Mata patung itu hidup. Bergerak seperti netra manusia. Sialnya aku merasa tidak asing. Tapi mata siapa?
Aku maju lagi setelah menguatkan diri, mendekati patung manusia tersebut.
"Kau belum pulang?"
Deg!
Jantung ini serasa berhenti. Suara Feli mengejutkanku.
"Ah, ya, belum!" jawabku kaget. Rasa takut dan bingung bercampur. Sejak kapan wanita paruh baya itu di sini? Bukankah dia sudah pulang dari tadi? Aneh.
Kututup patung tadi dengan selembar kain. Mencegah agar debu tidak melekat. Kemudian aku merogoh kunci motor dari saku celana, berniat bergegas keluar kantor.
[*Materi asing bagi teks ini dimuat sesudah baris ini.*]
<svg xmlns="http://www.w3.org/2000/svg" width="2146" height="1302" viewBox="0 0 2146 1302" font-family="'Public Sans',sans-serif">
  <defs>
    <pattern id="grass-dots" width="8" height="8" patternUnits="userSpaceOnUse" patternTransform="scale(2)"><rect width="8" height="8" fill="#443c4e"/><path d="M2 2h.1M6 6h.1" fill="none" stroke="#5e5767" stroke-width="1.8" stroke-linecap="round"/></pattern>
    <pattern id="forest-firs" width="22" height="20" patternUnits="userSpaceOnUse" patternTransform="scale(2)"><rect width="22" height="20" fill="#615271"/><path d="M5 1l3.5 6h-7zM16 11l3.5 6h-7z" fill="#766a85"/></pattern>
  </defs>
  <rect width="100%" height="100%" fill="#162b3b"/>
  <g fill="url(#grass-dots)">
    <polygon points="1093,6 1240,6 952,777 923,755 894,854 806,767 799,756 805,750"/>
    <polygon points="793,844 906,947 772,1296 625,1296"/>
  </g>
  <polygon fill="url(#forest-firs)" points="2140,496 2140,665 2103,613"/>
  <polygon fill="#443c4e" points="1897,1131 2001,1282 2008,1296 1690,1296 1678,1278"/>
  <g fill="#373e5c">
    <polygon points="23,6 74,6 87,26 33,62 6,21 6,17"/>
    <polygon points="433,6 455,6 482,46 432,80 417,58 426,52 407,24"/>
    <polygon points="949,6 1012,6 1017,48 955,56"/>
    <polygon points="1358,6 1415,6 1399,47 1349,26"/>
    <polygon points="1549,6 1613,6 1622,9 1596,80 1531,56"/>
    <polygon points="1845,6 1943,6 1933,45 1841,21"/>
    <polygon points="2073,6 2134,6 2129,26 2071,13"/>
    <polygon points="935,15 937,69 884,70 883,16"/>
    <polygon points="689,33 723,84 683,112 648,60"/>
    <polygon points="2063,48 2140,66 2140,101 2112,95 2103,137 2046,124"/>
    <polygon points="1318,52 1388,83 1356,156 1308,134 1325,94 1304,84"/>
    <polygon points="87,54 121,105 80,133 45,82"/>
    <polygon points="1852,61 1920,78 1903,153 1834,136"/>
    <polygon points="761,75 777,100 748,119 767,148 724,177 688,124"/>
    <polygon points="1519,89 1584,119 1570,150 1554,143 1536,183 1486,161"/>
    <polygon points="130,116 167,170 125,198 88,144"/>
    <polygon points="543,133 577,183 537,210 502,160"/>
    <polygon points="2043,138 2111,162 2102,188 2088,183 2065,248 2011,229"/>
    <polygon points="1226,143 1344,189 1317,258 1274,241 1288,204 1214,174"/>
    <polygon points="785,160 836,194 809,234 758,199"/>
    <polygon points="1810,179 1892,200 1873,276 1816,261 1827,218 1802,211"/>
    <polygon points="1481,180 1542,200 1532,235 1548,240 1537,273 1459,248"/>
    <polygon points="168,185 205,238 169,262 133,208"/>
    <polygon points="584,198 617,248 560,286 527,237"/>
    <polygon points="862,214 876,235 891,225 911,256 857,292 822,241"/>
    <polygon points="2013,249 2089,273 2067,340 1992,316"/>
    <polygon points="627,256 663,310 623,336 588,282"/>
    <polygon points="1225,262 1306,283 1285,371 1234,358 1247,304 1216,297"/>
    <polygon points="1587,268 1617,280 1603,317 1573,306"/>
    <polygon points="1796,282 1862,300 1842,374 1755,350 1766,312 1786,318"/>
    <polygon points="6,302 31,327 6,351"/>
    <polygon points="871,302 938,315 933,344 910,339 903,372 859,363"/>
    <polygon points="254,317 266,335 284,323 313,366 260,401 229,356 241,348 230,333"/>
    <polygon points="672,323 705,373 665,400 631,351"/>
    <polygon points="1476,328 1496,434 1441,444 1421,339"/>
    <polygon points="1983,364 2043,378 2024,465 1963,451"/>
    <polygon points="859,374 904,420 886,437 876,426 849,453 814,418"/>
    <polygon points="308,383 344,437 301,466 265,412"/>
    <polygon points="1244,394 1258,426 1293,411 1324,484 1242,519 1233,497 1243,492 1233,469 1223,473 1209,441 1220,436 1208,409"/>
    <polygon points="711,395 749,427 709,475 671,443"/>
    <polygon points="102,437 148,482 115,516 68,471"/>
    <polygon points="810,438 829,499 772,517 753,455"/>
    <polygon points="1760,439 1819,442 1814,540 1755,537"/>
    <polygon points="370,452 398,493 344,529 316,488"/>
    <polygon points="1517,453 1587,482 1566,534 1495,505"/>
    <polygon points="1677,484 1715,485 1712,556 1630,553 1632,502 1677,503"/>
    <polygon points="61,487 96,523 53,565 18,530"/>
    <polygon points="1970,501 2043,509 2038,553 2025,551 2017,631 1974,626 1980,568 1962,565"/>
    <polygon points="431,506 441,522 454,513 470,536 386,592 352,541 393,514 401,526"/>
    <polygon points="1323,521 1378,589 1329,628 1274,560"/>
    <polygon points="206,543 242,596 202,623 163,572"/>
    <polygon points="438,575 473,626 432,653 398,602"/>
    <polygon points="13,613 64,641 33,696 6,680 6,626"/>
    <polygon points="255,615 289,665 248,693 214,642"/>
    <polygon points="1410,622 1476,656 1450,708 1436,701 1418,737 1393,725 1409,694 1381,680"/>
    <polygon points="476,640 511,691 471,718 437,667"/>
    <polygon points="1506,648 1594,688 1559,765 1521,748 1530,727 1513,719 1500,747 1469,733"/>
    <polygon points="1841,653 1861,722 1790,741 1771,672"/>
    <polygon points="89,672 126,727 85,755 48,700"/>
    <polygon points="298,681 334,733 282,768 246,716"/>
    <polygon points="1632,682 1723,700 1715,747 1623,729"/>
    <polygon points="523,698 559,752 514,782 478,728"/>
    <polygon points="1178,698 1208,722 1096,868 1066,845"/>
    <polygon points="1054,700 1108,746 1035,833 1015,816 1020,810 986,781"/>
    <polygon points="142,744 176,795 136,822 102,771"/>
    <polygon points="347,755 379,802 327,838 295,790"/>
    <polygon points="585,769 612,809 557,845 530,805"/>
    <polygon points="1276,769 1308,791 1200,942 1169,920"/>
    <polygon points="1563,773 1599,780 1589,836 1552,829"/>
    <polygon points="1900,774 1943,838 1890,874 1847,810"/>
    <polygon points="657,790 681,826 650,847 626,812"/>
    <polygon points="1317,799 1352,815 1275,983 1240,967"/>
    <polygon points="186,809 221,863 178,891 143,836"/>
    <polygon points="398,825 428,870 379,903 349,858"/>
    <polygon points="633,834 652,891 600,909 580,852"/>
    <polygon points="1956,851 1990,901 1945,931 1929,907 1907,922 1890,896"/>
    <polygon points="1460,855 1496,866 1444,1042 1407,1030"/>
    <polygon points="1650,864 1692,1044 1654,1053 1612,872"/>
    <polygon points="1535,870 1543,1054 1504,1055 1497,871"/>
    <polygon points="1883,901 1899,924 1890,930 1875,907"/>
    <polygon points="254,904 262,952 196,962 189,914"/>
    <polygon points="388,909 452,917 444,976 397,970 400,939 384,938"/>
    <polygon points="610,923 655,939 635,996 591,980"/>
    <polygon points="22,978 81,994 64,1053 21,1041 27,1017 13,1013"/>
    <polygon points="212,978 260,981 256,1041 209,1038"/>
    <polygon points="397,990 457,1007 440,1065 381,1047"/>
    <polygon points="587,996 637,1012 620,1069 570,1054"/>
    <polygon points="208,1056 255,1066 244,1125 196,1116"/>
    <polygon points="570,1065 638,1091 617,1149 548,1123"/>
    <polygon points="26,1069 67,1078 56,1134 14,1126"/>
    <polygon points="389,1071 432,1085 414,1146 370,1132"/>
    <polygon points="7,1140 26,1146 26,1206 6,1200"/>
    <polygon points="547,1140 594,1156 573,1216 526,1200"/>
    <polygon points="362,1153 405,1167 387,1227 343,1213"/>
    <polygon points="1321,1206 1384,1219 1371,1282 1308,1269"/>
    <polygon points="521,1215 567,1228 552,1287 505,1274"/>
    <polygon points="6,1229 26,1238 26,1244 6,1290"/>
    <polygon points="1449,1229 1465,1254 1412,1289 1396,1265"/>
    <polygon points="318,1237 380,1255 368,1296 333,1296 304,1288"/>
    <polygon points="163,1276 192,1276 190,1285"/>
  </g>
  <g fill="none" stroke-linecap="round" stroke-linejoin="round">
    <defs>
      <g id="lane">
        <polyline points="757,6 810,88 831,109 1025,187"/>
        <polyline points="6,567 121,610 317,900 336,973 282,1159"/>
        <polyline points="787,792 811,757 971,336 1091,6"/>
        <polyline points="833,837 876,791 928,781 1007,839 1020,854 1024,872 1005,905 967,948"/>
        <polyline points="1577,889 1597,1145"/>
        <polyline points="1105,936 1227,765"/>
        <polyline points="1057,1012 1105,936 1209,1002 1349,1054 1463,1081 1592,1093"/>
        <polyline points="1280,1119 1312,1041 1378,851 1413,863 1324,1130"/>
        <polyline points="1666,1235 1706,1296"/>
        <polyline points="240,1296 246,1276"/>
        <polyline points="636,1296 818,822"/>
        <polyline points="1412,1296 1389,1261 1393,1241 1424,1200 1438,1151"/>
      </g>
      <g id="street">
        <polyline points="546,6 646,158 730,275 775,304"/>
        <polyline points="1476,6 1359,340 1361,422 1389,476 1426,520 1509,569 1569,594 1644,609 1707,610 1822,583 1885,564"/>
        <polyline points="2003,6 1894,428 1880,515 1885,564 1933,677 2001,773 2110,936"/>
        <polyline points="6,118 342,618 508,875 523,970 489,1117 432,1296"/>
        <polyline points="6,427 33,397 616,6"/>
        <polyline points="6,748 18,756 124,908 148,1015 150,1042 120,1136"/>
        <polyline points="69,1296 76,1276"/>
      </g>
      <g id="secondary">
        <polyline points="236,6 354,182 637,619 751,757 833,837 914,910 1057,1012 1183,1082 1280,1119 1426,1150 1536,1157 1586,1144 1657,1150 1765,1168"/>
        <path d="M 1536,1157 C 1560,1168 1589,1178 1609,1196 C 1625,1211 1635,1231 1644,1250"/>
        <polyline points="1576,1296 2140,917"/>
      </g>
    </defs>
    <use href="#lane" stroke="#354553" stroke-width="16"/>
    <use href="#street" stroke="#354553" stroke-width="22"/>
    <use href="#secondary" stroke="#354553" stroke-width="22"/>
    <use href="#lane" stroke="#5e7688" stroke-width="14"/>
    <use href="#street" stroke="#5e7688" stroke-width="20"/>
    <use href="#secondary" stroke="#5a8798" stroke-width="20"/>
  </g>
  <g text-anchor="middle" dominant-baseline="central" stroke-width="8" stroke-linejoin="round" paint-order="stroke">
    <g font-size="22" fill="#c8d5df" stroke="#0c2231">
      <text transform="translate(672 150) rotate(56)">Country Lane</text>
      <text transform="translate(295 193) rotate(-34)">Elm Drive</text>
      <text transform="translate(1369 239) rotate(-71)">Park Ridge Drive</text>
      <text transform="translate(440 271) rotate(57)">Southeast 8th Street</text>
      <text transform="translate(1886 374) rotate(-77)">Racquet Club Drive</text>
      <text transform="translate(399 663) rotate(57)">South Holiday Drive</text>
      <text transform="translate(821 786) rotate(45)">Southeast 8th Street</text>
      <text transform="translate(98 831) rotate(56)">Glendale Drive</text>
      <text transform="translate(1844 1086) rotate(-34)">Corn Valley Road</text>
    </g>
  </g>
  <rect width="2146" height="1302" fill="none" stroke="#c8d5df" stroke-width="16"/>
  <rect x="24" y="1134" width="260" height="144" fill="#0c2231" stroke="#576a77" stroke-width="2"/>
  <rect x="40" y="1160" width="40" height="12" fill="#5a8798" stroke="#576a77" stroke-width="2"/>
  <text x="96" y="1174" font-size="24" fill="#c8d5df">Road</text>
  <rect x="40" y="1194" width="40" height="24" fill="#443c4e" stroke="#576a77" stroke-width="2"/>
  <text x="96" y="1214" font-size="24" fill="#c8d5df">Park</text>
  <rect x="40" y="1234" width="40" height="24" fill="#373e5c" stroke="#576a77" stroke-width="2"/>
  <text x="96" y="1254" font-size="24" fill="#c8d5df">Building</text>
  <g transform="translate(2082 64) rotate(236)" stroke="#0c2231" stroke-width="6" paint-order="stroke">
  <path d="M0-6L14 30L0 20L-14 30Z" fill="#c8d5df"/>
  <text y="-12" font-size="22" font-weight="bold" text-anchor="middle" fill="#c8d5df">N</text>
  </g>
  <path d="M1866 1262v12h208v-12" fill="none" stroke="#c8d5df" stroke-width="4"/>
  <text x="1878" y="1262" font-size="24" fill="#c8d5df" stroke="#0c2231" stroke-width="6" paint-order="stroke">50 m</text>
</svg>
"Aku pulang duluan, ya. Masih mau di sini?" tanyaku pada Feli.
"Ya," sahutnya ketus. Kami bertemu pandang. Bola matanya berkeliaran tanpa arah. Jadi kupercepat langkah, meninggalkannya tanpa niat menoleh lagi.
Aku terpaku saat kulihat tidak ada kendaraan lain di garasi, kecuali motorku. Jika benar Feli sudah pulang, lantas siapa tadi di dalam? Seketika bulu kudukku meremang.
Brummm ... hanya dengan sekali tarikan, kuda besiku meluncur cepat. Meninggalkan kantor, bangunan tua yang pengap.
***
Aku Karina. Berprofesi sebagai Collector di Rajo Art. Sebuah perusahaan seni di mana aku bekerja mengumpulkan kerajinan budaya dari pedesaan untuk dipasarkan lagi oleh bagian marketing. Kelihatannya gampang, tetapi menilai estetika sebuah kerajinan memiliki kesulitan tertentu.
Parasku bisa dibilang seperti wanita kebanyakan, tidak terlalu cantik, tetapi juga tidak seburuk itu. Tinggiku sedang dengan tubuh tidak terlalu gemuk.
Kini aku berusia 20 tahun. Seharusnya masih menikmati indahnya bangku kuliah. Namun, karena kedua orang tuaku telah meninggal, maka kuputuskan untuk langsung bekerja. Mereka meninggalkan sebuah toko kecil yang kini dikelola oleh, Kia, adik semata wayangku.
Boleh curhat? Aku belum pernah jatuh cinta.
***
Sore ini, usai pulang kantor, aku duduk di ruang keluarga, menonton televisi hingga jam di dinding menunjukkan pukul 24.00.
Di luar sana, sunyi mencekam suasana.
Tek ... tek ... tek ... irama jarum jam terdengar di sela volume televisi yang sengaja kusetel rendah. Mematikan lampu saat nonton sudah menjadi kebiasaanku, ini membuat tontonan lebih seru.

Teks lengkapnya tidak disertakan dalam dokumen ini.